Thank you @maxsmythe
-
QPS is around 17 during peak hours. its around 10 during normal hours.

-
Yes, we are using data.inventory in Rego sources, around 10-15 templates are using
data.inventory -
I am adding other gatekeeper monitoring metrics as well- Gatekeeper-grafana-1.pdf Gatekeeper-grafana-2.pdf Gatekeeper-grafana-3.pdf
-
I also noticed that gatekeeper controller pods are flooded with this error-
{"level":"error","ts":1664181904.8118215,"logger":"webhook","msg":"error executing query","hookType":"validation","error":"serving context canceled, aborting request","stacktrace":"sigs.k8s.io/controller-runtime/pkg/webhook/admission.(*Webhook).Handle\n\t/go/src/github.com/open-policy-agent/gatekeeper/vendor/sigs.k8s.io/controller-runtime/pkg/webhook/admission/webhook.go:146\nsigs.k8s.io/controller-runtime/pkg/webhook/admission.(*Webhook).ServeHTTP\n\t/go/src/github.com/open-policy-agent/gatekeeper/vendor/sigs.k8s.io/controller-runtime/pkg/webhook/admission/http.go:99\ngithub.com/prometheus/client_golang/prometheus/promhttp.InstrumentHandlerInFlight.func1\n\t/go/src/github.com/open-policy-agent/gatekeeper/vendor/github.com/prometheus/client_golang/prometheus/promhttp/instrument_server.go:40\nnet/http.HandlerFunc.ServeHTTP\n\t/usr/local/go/src/net/http/server.go:2047\ngithub.com/prometheus/client_golang/prometheus/promhttp.InstrumentHandlerCounter.func1\n\t/go/src/github.com/open-policy-agent/gatekeeper/vendor/github.com/prometheus/client_golang/prometheus/promhttp/instrument_server.go:117\nnet/http.HandlerFunc.ServeHTTP\n\t/usr/local/go/src/net/http/server.go:2047\ngithub.com/prometheus/client_golang/prometheus/promhttp.InstrumentHandlerDuration.func2\n\t/go/src/github.com/open-policy-agent/gatekeeper/vendor/github.com/prometheus/client_golang/prometheus/promhttp/instrument_server.go:84\nnet/http.HandlerFunc.ServeHTTP\n\t/usr/local/go/src/net/http/server.go:2047\nnet/http.(*ServeMux).ServeHTTP\n\t/usr/local/go/src/net/http/server.go:2425\nnet/http.serverHandler.ServeHTTP\n\t/usr/local/go/src/net/http/server.go:2879\nnet/http.(*conn).serve\n\t/usr/local/go/src/net/http/server.go:1930"}
As an experiment (if you are able to do this), does disabling the sync config fix the issue?

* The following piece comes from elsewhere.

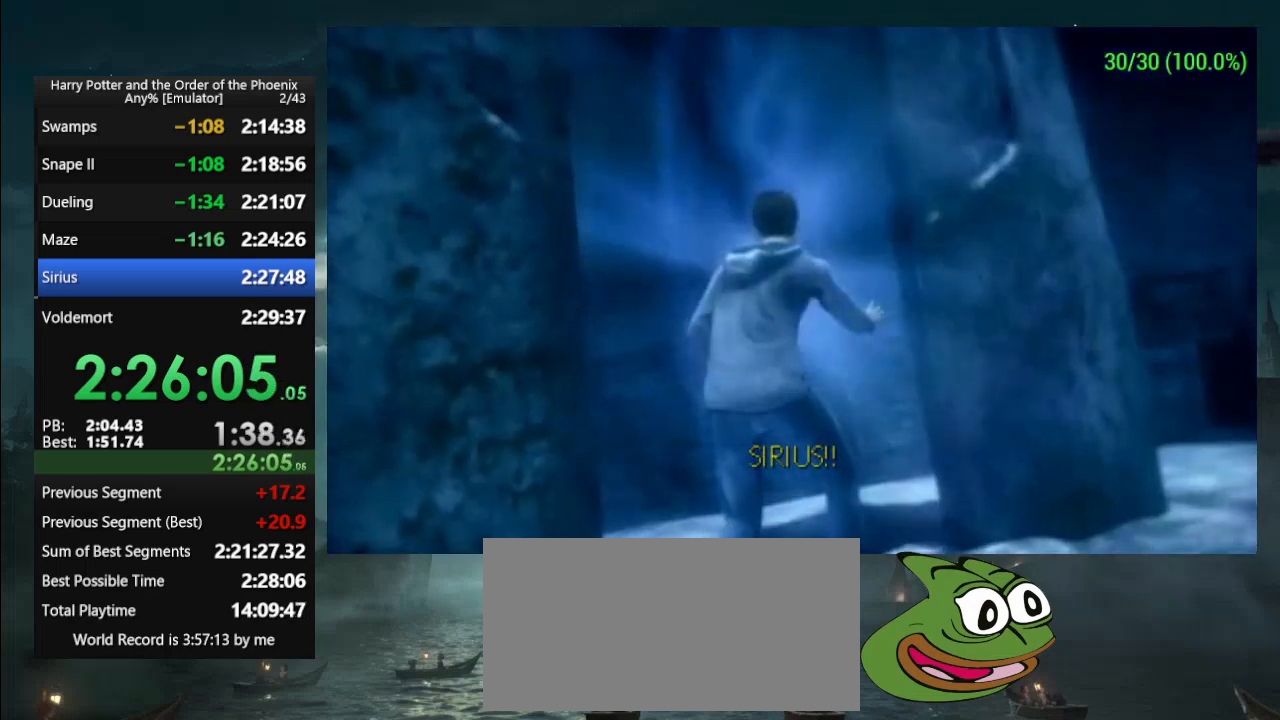
{"buttons": [], "events": []}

I'm wondering if it's the lock contention issue addressed here:
https://github.com/open-policy-agent/gatekeeper/pull/2272
Hi @maxsmythe unfortunately disabling sync config is not an option for us. what we are thinking now is to focus on optimising our cron jobs and see if that improves performance because only during cronjob runs we face high latency from G8r.
Thank you
one interesting and intriguing thing I noticed is that latency- Median Request Duration(gatekeeper_validation_request_duration_seconds_bucket) does not go beyond 3 seconds.

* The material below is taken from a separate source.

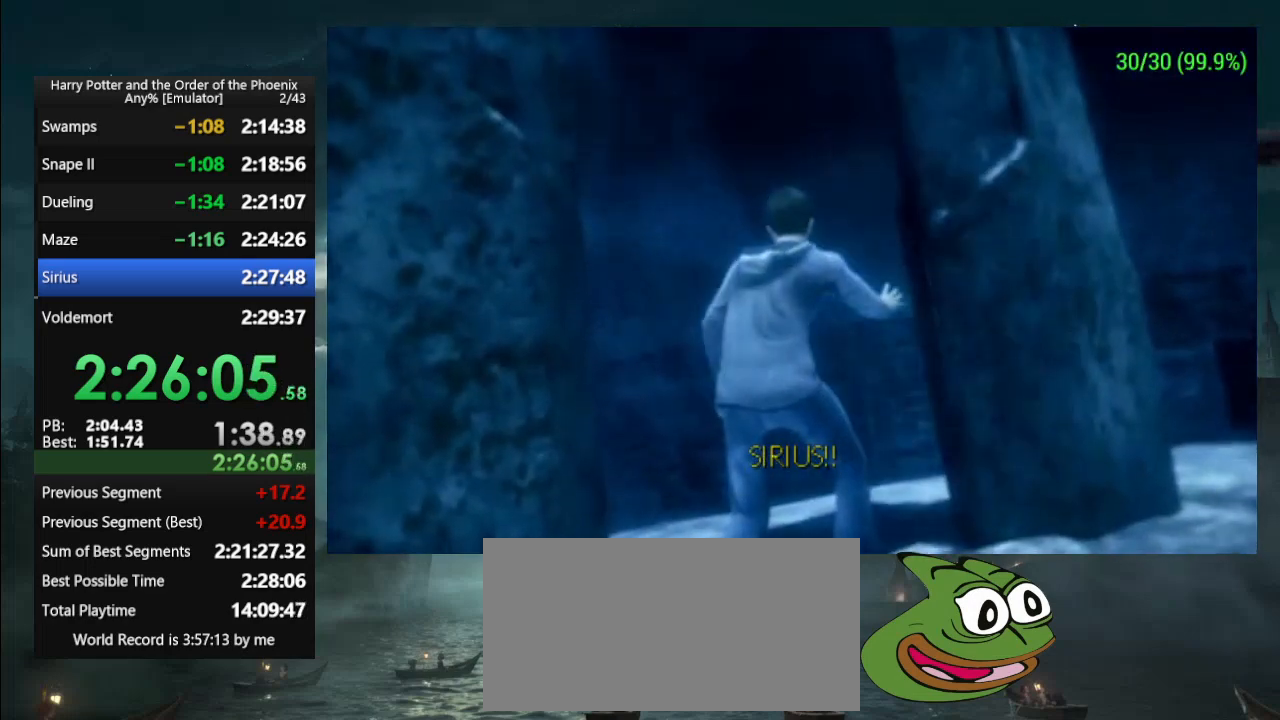
{"buttons": [], "events": []}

Is this because we have set timeoutSeconds: 30 ?
apiVersion: admissionregistration.k8s.io/v1
kind: ValidatingWebhookConfiguration
metadata:
name: gatekeeper-validating-webhook-configuration
webhooks:
- failurePolicy: Fail
name: validation.gatekeeper.sh
timeoutSeconds: 30
rules:
- apiGroups:
- '*'
apiVersions:
- '*'
operations:
- CREATE
- UPDATE
- DELETE
resources:
- '*'
3 seconds is the current maximum latency the distribution is configured to observe:
https://github.com/open-policy-agent/gatekeeper/blob/ab939829c8296634149eb68cb030d9fc8b6d2a21/pkg/webhook/stats_reporter.go#L86-L92
If #2272 isn't fixing the performance issues, I also have hopes that https://github.com/open-policy-agent/frameworks/pull/252 will help.
Thank you for your inputs @maxsmythe, highly appreciate it. we are currently fine-tuning our cronjobs. seems this fix was just released in 3.9.1, we will wait for n-1 release before we upgrade it in production.
Avoiding copying data.inventory is fixed in 3.9.2
Thank you for pointing that out. appreciate it. thank you
I see you re-opened the issue, is there anything outstanding that you need?
This issue has been automatically marked as stale because it has not had recent activity. It will be closed in 14 days if no further activity occurs. Thank you for your contributions.